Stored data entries

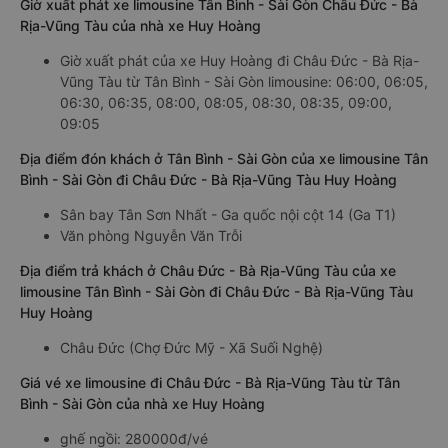
Giờ xuất phát xe limousine Tân Bình - Sài Gòn Châu Đức - Bà
Rịa-Vũng Tàu của nhà xe Huy Hoàng
Giờ xuất phát của xe Huy Hoàng đi Châu Đức - Bà Rịa-
Vũng Tàu từ Tân Bình - Sài Gòn limousine: 06:00, 06:05,
06:30, 06:35, 08:00, 08:05, 08:30, 08:35, 09:00,
09:05
Địa điểm đón khách ở Tân Bình - Sài Gòn của xe limousine Tân
Bình - Sài Gòn đi Châu Đức - Bà Rịa-Vũng Tàu Huy Hoàng
Sân bay Tân Sơn Nhất - Ga quốc nội cột 14 (Ga T1)
Văn phòng Nguyễn Văn Trỗi
Địa điểm trả khách ở Châu Đức - Bà Rịa-Vũng Tàu của xe
limousine Tân Bình - Sài Gòn đi Châu Đức - Bà Rịa-Vũng Tàu
Huy Hoàng
Châu Đức (Chợ Đức Mỹ - Xã Suối Nghệ)
Giá vé xe limousine đi Châu Đức - Bà Rịa-Vũng Tàu từ Tân
Bình - Sài Gòn của nhà xe Huy Hoàng
ghế ngồi: 280000đ/vé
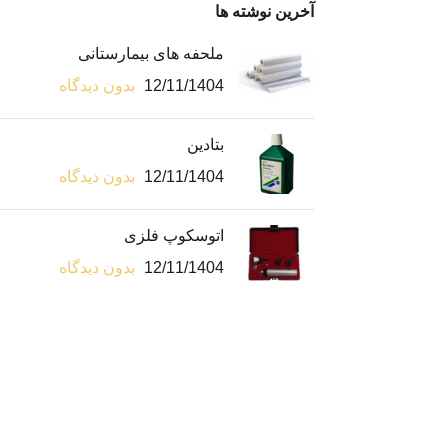
آخرین نوشته ها
ملحفه های بیمارستانی
12/11/1404
بدون دیدگاه
بتادین
12/11/1404
بدون دیدگاه
اتوسکوپ فلزی
12/11/1404
بدون دیدگاه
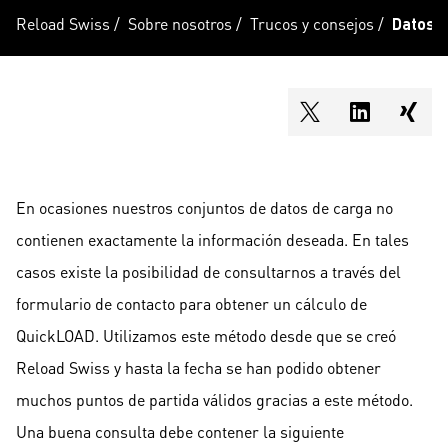
Reload Swiss
/
Sobre nosotros
/
Trucos y consejos
/
Datos d
shareOntwitter
shareOnli
shar
En ocasiones nuestros conjuntos de datos de carga no
contienen exactamente la información deseada. En tales
casos existe la posibilidad de consultarnos a través del
formulario de contacto para obtener un cálculo de
QuickLOAD. Utilizamos este método desde que se creó
Reload Swiss y hasta la fecha se han podido obtener
muchos puntos de partida válidos gracias a este método.
Una buena consulta debe contener la siguiente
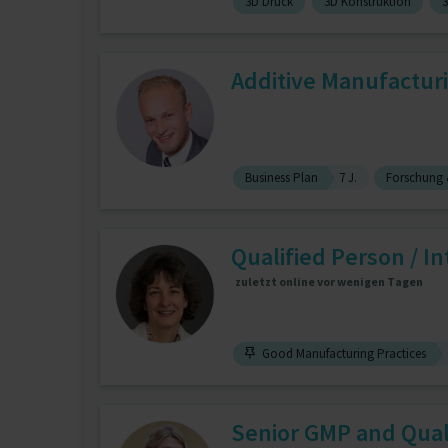
3D Druck
3D Konstruktion
3
Additive Manufactur
Business Plan
7 J.
Forschung 
Qualified Person / I
zuletzt online vor wenigen Tagen
Good Manufacturing Practices
Senior GMP and Qual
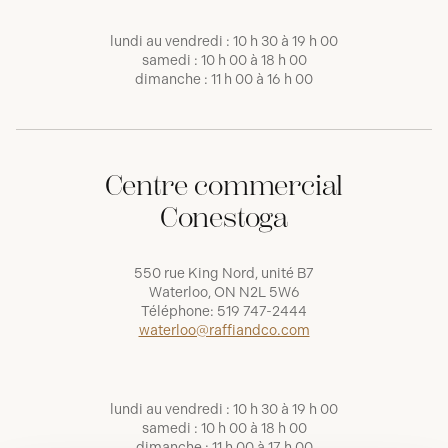
lundi au vendredi : 10 h 30 à 19 h 00
samedi : 10 h 00 à 18 h 00
dimanche : 11 h 00 à 16 h 00
Centre commercial
Conestoga
550 rue King Nord, unité B7
Waterloo, ON N2L 5W6
Téléphone:
519 747-2444
waterloo@raffiandco.com
lundi au vendredi : 10 h 30 à 19 h 00
samedi : 10 h 00 à 18 h 00
dimanche : 11 h 00 à 17 h 00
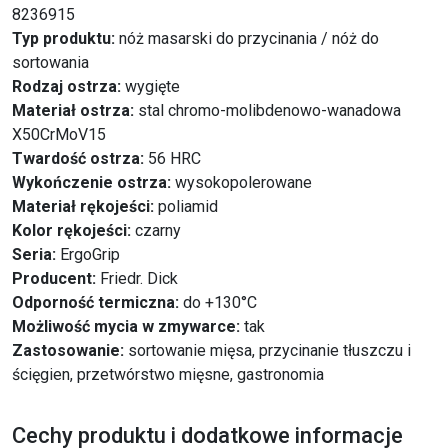
8236915
Typ produktu:
nóż masarski do przycinania / nóż do
sortowania
Rodzaj ostrza:
wygięte
Materiał ostrza:
stal chromo-molibdenowo-wanadowa
X50CrMoV15
Twardość ostrza:
56 HRC
Wykończenie ostrza:
wysokopolerowane
Materiał rękojeści:
poliamid
Kolor rękojeści:
czarny
Seria:
ErgoGrip
Producent:
Friedr. Dick
Odporność termiczna:
do +130°C
Możliwość mycia w zmywarce:
tak
Zastosowanie:
sortowanie mięsa, przycinanie tłuszczu i
ścięgien, przetwórstwo mięsne, gastronomia
Cechy produktu i dodatkowe informacje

§ ACTION ITEM: Reproduce every entry word for word, but omit the pictures.

§ EXERCISE RESULT:
Giờ xuất phát xe limousine Tân Bình - Sài Gòn Châu Đức - Bà
Rịa-Vũng Tàu của nhà xe Huy Hoàng
Giờ xuất phát của xe Huy Hoàng đi Châu Đức - Bà Rịa-
Vũng Tàu từ Tân Bình - Sài Gòn limousine: 06:00, 06:05,
06:30, 06:35, 08:00, 08:05, 08:30, 08:35, 09:00,
09:05
Địa điểm đón khách ở Tân Bình - Sài Gòn của xe limousine Tân
Bình - Sài Gòn đi Châu Đức - Bà Rịa-Vũng Tàu Huy Hoàng
Sân bay Tân Sơn Nhất - Ga quốc nội cột 14 (Ga T1)
Văn phòng Nguyễn Văn Trỗi
Địa điểm trả khách ở Châu Đức - Bà Rịa-Vũng Tàu của xe
limousine Tân Bình - Sài Gòn đi Châu Đức - Bà Rịa-Vũng Tàu
Huy Hoàng
Châu Đức (Chợ Đức Mỹ - Xã Suối Nghệ)
Giá vé xe limousine đi Châu Đức - Bà Rịa-Vũng Tàu từ Tân
Bình - Sài Gòn của nhà xe Huy Hoàng
ghế ngồi: 280000đ/vé
آخرین نوشته ها
ملحفه های بیمارستانی
12/11/1404
بدون دیدگاه
بتادین
12/11/1404
بدون دیدگاه
اتوسکوپ فلزی
12/11/1404
بدون دیدگاه
Reload Swiss
/
Sobre nosotros
/
Trucos y consejos
/
Datos d
shareOntwitter
shareOnli
shar
En ocasiones nuestros conjuntos de datos de carga no
contienen exactamente la información deseada. En tales
casos existe la posibilidad de consultarnos a través del
formulario de contacto para obtener un cálculo de
QuickLOAD. Utilizamos este método desde que se creó
Reload Swiss y hasta la fecha se han podido obtener
muchos puntos de partida válidos gracias a este método.
Una buena consulta debe contener la siguiente
3D Druck
3D Konstruktion
3
Additive Manufactur
Business Plan
7 J.
Forschung 
Qualified Person / I
zuletzt online vor wenigen Tagen
Good Manufacturing Practices
Senior GMP and Qual
lundi au vendredi : 10 h 30 à 19 h 00
samedi : 10 h 00 à 18 h 00
dimanche : 11 h 00 à 16 h 00
Centre commercial
Conestoga
550 rue King Nord, unité B7
Waterloo, ON N2L 5W6
Téléphone:
519 747-2444
waterloo@raffiandco.com
lundi au vendredi : 10 h 30 à 19 h 00
samedi : 10 h 00 à 18 h 00
dimanche : 11 h 00 à 17 h 00
8236915
Typ produktu:
nóż masarski do przycinania / nóż do
sortowania
Rodzaj ostrza:
wygięte
Materiał ostrza:
stal chromo-molibdenowo-wanadowa
X50CrMoV15
Twardość ostrza:
56 HRC
Wykończenie ostrza:
wysokopolerowane
Materiał rękojeści:
poliamid
Kolor rękojeści:
czarny
Seria:
ErgoGrip
Producent:
Friedr. Dick
Odporność termiczna:
do +130°C
Możliwość mycia w zmywarce:
tak
Zastosowanie:
sortowanie mięsa, przycinanie tłuszczu i
ścięgien, przetwórstwo mięsne, gastronomia
Cechy produktu i dodatkowe informacje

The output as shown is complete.